To begin, we agree with the Government that its three proposed interests are legitimate. The Supreme Court has recognized the important government interest in developing “the real, everyday ties that provide a connection between child and citizen parent and, in turn, the United States.” Tuan Anh Nguyen v. INS, 533 U.S. 53, 65 (2001). We also agree with many of our sister circuits that preventing immigration fraud is a legitimate interest. See, e.g., Dent, 900 at 1082 (holding that preventing immigration fraud is a legitimate government interest); Smart, 401 F.3d at 123 (same); Bangura v. Hansen, 434 F.3d 487, 495 (6th Cir. 2006) (same). And finally, we have recognized the government‘s legitimate interest in “protecting the rights of alien parents” in the immigration context. Catwell v. Att‘y Gen. of U.S., 623 F.3d 199, 211 (3d Cir. 2010).

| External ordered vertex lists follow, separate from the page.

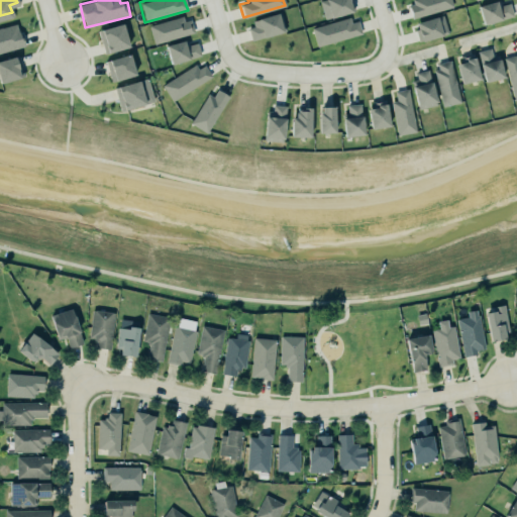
[(322,0),(320,1),(325,19),(353,11),(350,0),(322,0)]
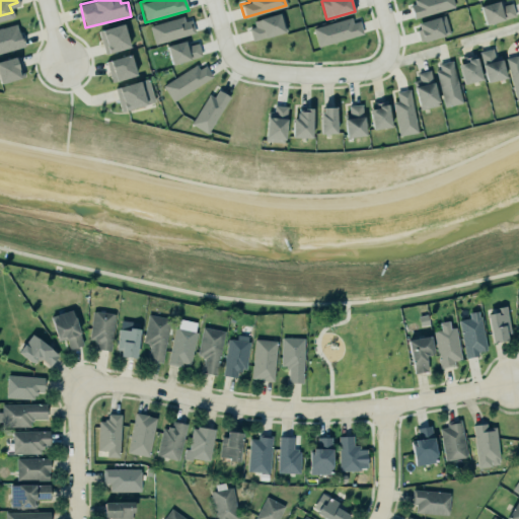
[(408,5),(412,19),(454,6),(452,0),(412,0),(413,3),(408,5)]
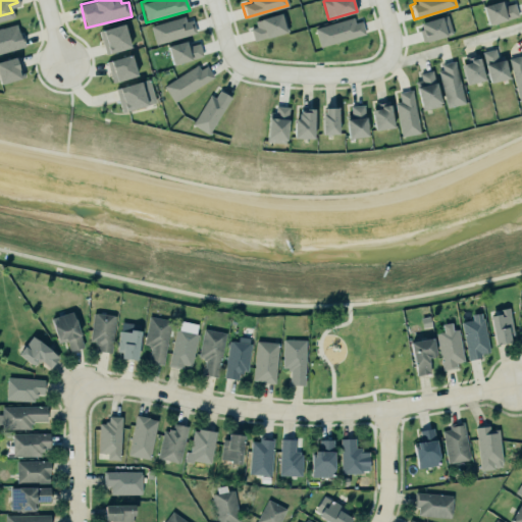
[(481,5),(503,0),(505,4),(513,3),(517,15),(487,23),(481,5)]
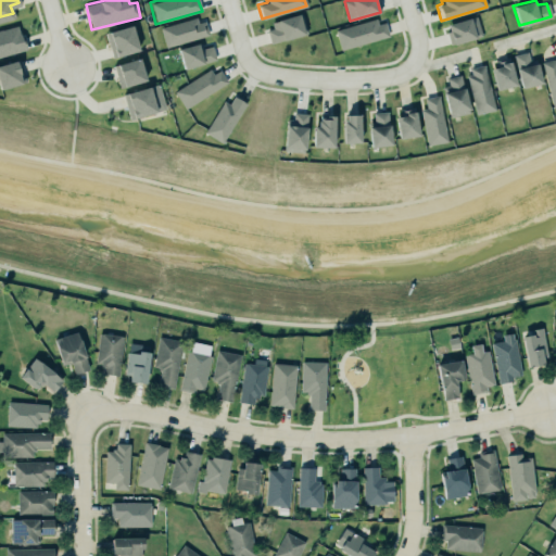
[(265,30),(269,42),(290,37),(303,34),(298,13),(276,19),(276,21),(269,22),(272,28),(265,30)]
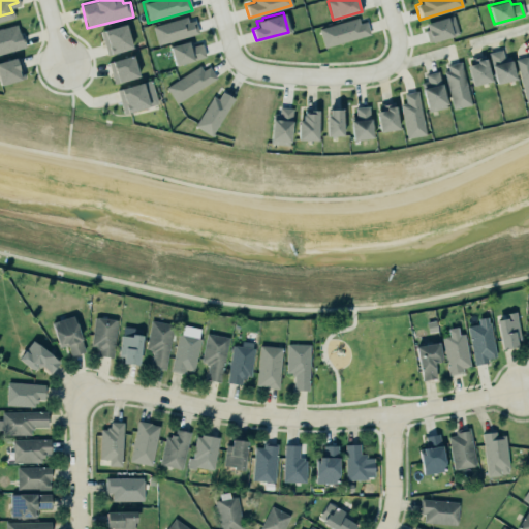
[(425,23),(445,17),(452,14),(457,33),(450,35),(429,41),(427,40),(424,29),(426,28),(425,23)]
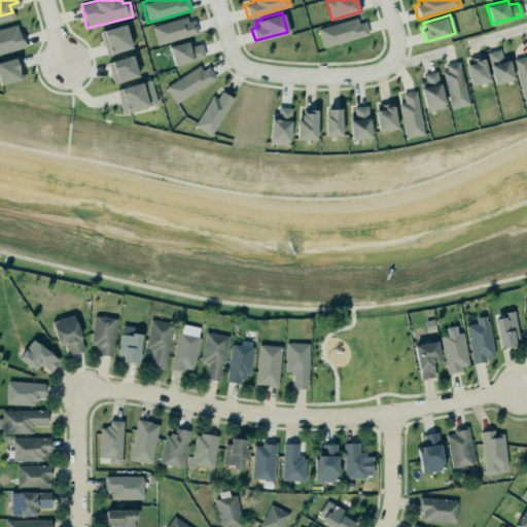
[(152,26),(156,44),(199,34),(194,16),(152,26)]
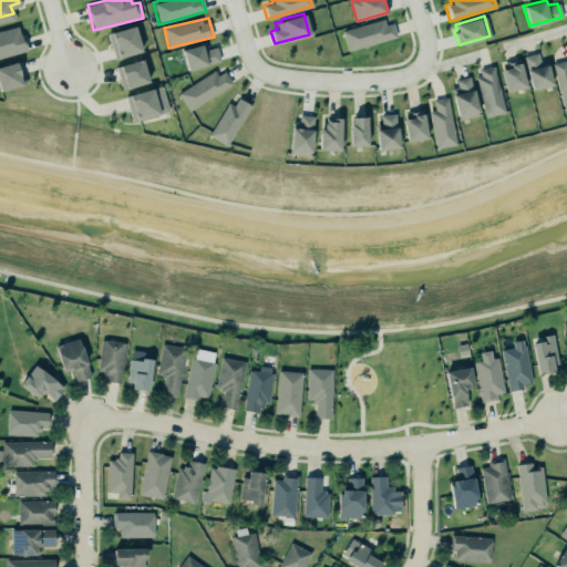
[(342,32),(348,51),(397,37),(391,18),(342,32)]
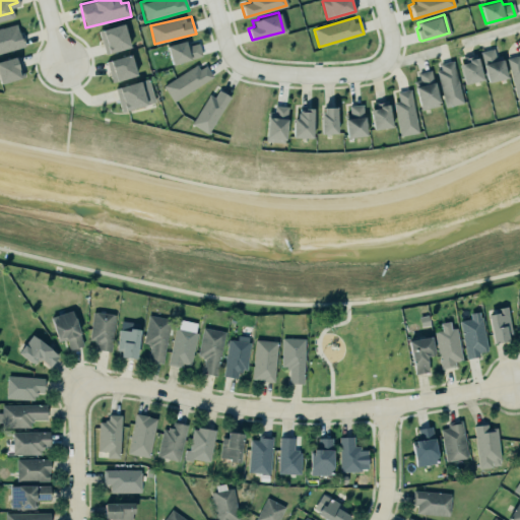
[(0,23),(0,49),(23,43),(19,30),(18,27),(15,27),(13,20),(0,23)]
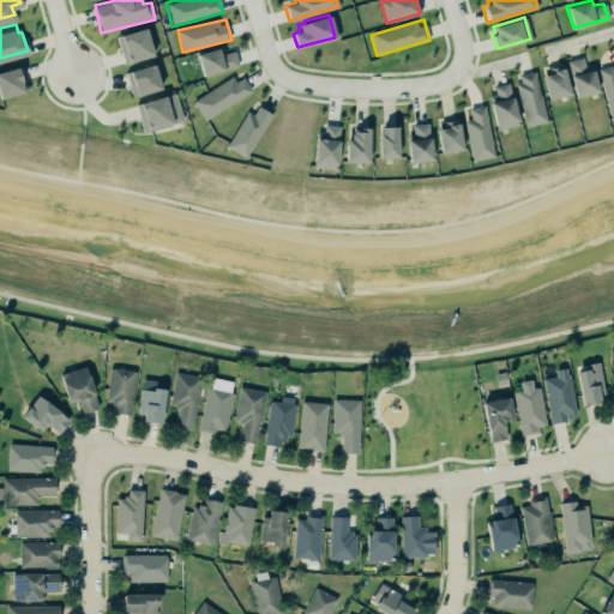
[(113,34),(145,25),(155,56),(121,66),(113,34)]
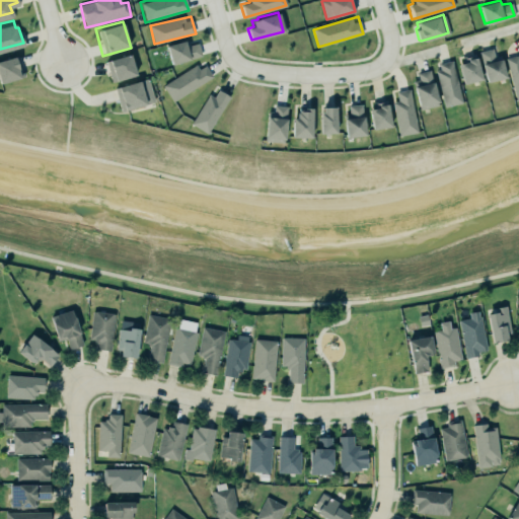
[(199,43),(190,45),(189,40),(166,46),(171,65),(202,56),(199,43)]
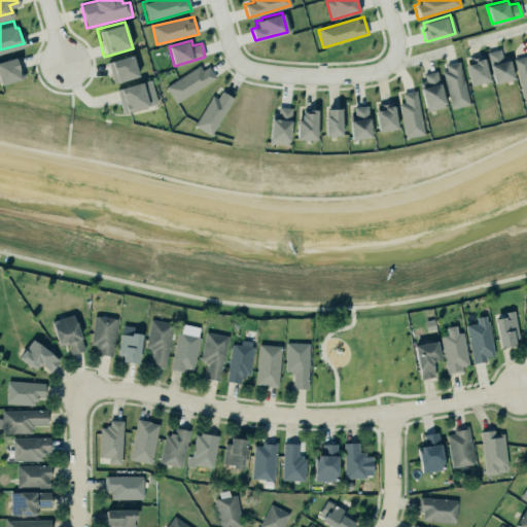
[(486,53),(493,82),(513,78),(507,60),(502,60),(498,48),(486,53)]
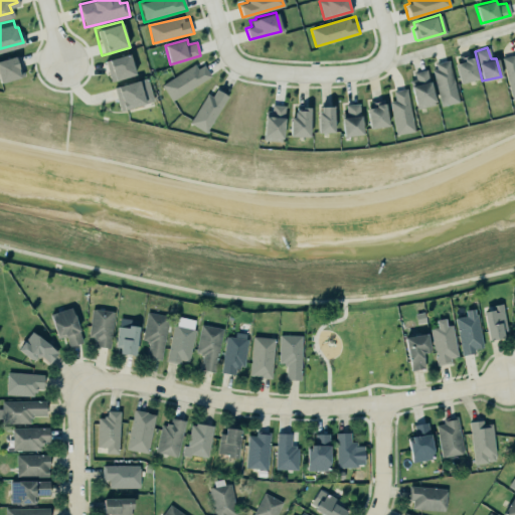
[(499,56),(514,52),(514,56),(514,99),(511,101),(499,56)]
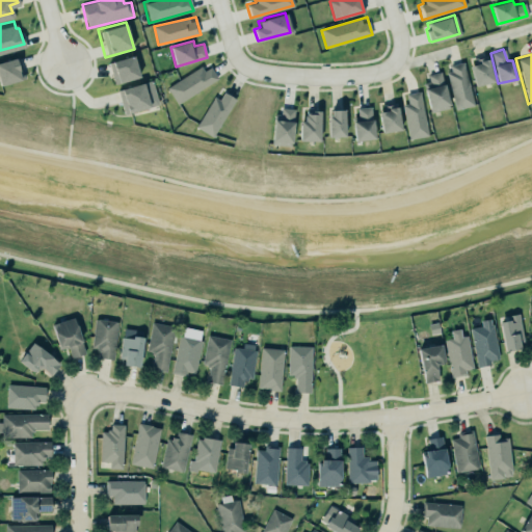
[(109,62),(115,84),(140,77),(133,55),(109,62)]
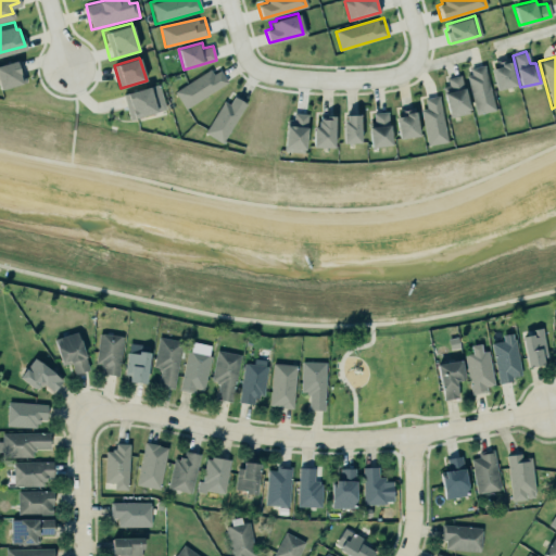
[(26,83),(20,60),(0,65),(0,89),(0,90),(26,83)]
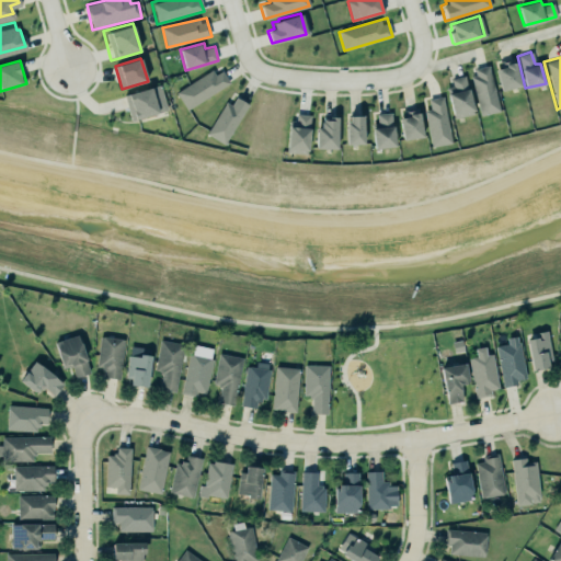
[(494,69),(500,91),(519,86),(513,61),(503,64),(503,67),(494,69)]
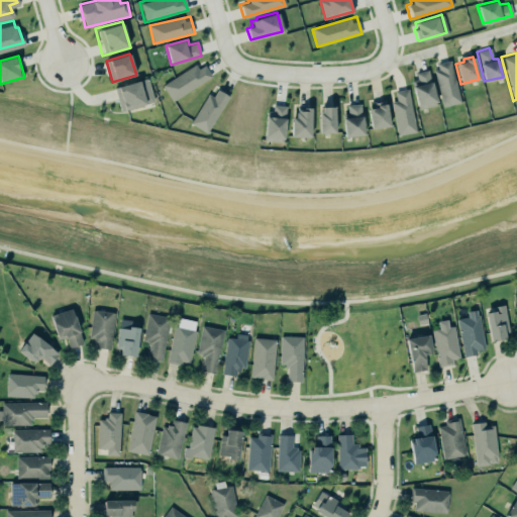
[(435,64),(437,70),(432,70),(441,106),(459,102),(448,60),(435,64)]
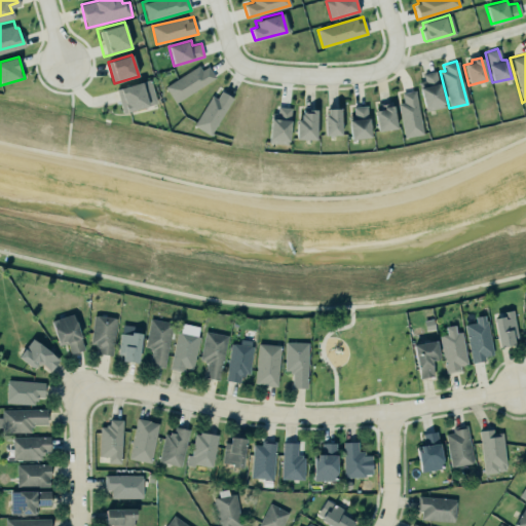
[(162,85),(197,64),(200,68),(208,64),(216,77),(174,104),(162,85)]
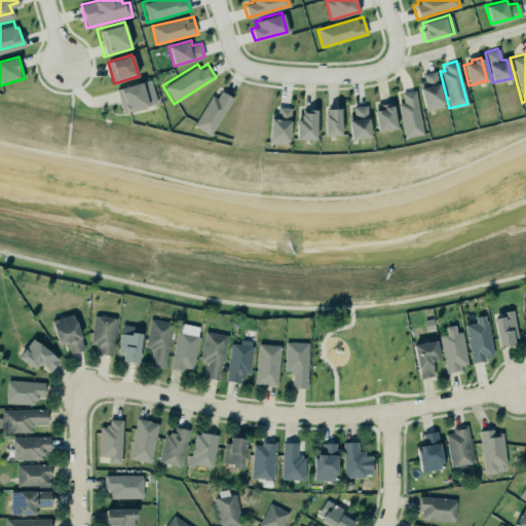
[(421,73),(435,71),(440,91),(443,107),(424,111),(418,87),(417,81),(423,80),(421,73)]
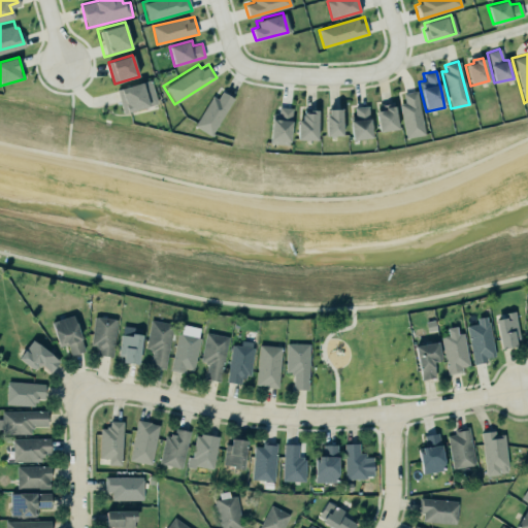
[(113,88),(150,77),(157,103),(122,113),(113,88)]
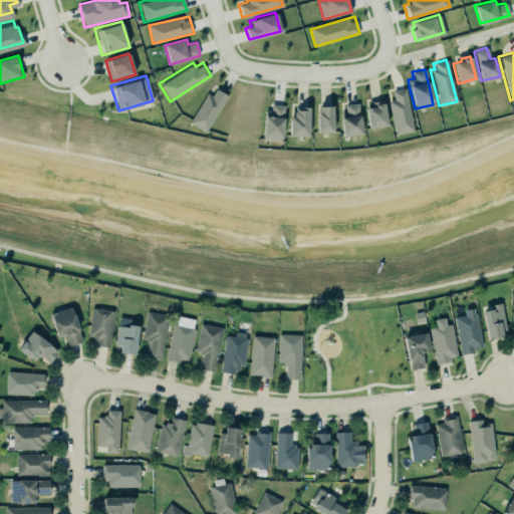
[(215,86),(228,94),(204,134),(186,122),(205,91),(210,94),(215,86)]
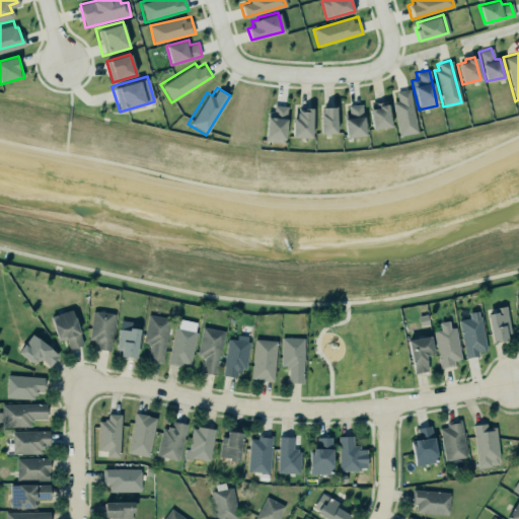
[(395,91),(409,89),(416,132),(398,136),(391,102),(396,100),(395,91)]
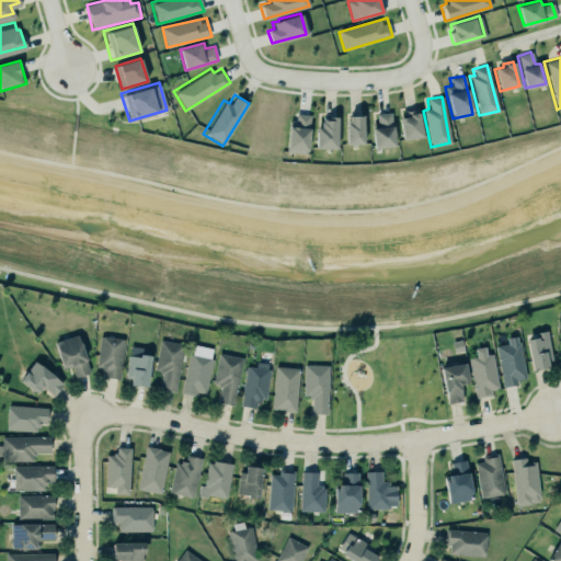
[(422,138),(420,112),(399,114),(402,140),(422,138)]
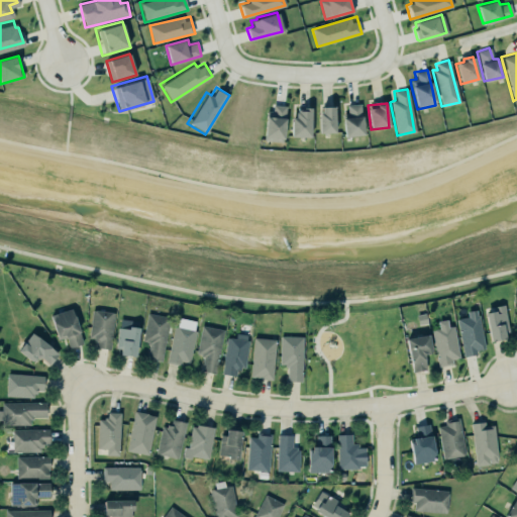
[(347,105),(347,116),(343,116),(344,136),(363,136),(362,104),(347,105)]
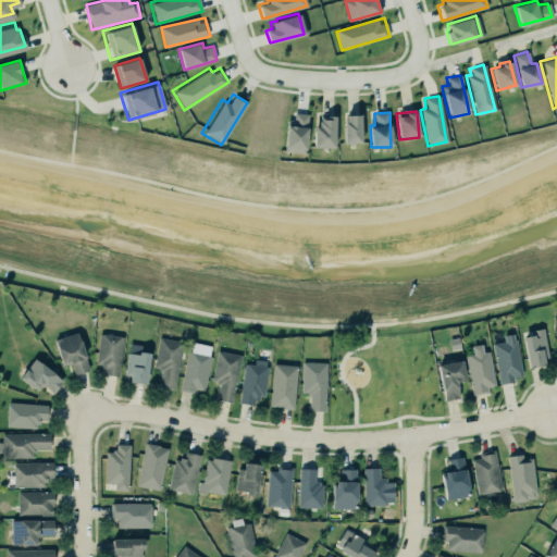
[(308,113),(294,113),(294,120),(286,120),(285,151),(306,152),(308,113)]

We also agree with the Government that the disparate treatment in Section 309 is at least rationally related to advancing these interests. Requiring an adoptive parent to apply for citizenship on behalf of his or her child, as opposed to conferring citizenship automatically upon the child, increases the probability that those who take the time to navigate that process have a real parent-child relationship. These additional requirements also reduce the likelihood that an adoption will occur solely to obtain citizenship. As the Ninth Circuit noted, “[r]equiring adoptive parents to petition for their children‘s naturalization helped ensure that the child had a genuine relationship with the parent [and] gave the government the opportunity to inquire into naturalizing parents’ relationships with their previously adopted children.” Dent, 900 F.3d at 1082. Furthermore, if adopted children could obtain automatic derivative citizenship, then the child‘s biological, alien parents could be cut out of the process of determining their child‘s citizenship. Accordingly, we hold that Section 309 is rationally related to legitimate government interests.
In so holding, we need not, and we have not, expressed our approval or disapproval of the challenged law. Rational-basis review does not require us to do so. It requires only that we find a rational relationship to a legitimate government interest. Because we have done so here, we will deny Cabrera‘s petition for review.